● **PROBLEM REQUIREMENTS**
Put the text of the items into a numbered list, one line per entry, starting with the line that contains "スマートエンジニア株式会社" and going on through the line that contains "応募対応、面接の代行を請け負います。". Skip blank lines, and leave the pictures out of the answer.

● **RAW DATA**
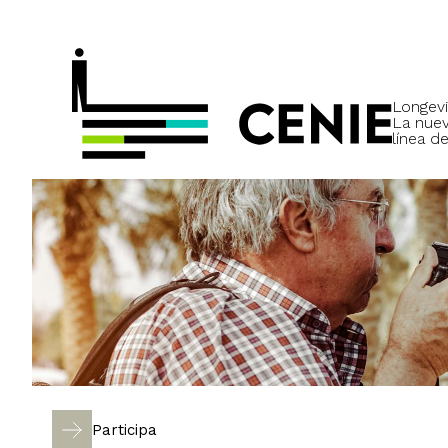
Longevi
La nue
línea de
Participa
---
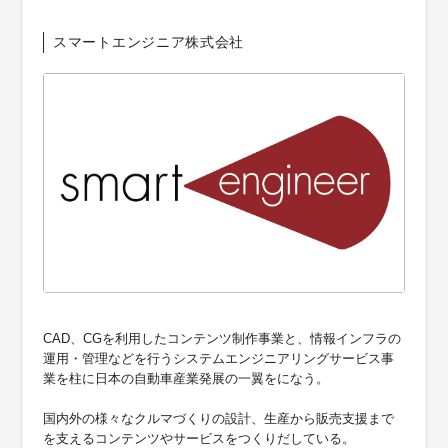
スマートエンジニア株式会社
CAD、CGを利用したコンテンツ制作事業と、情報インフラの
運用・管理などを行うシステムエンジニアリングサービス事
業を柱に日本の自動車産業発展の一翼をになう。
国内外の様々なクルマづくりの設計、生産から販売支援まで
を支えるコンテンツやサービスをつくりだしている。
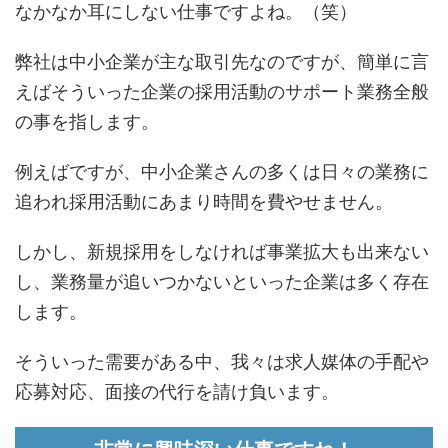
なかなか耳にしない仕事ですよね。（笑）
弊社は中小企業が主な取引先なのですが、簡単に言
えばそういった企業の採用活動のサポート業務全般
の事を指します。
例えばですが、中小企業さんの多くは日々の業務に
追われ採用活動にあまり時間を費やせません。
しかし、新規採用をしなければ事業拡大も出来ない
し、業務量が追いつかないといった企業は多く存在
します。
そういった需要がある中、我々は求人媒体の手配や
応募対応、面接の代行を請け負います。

● **SOLUTION BELOW**
1. スマートエンジニア株式会社
2. CAD、CGを利用したコンテンツ制作事業と、情報インフラの
3. 運用・管理などを行うシステムエンジニアリングサービス事
4. 業を柱に日本の自動車産業発展の一翼をになう。
5. 国内外の様々なクルマづくりの設計、生産から販売支援まで
6. を支えるコンテンツやサービスをつくりだしている。
7. なかなか耳にしない仕事ですよね。（笑）
8. 弊社は中小企業が主な取引先なのですが、簡単に言
9. えばそういった企業の採用活動のサポート業務全般
10. の事を指します。
11. 例えばですが、中小企業さんの多くは日々の業務に
12. 追われ採用活動にあまり時間を費やせません。
13. しかし、新規採用をしなければ事業拡大も出来ない
14. し、業務量が追いつかないといった企業は多く存在
15. します。
16. そういった需要がある中、我々は求人媒体の手配や
17. 応募対応、面接の代行を請け負います。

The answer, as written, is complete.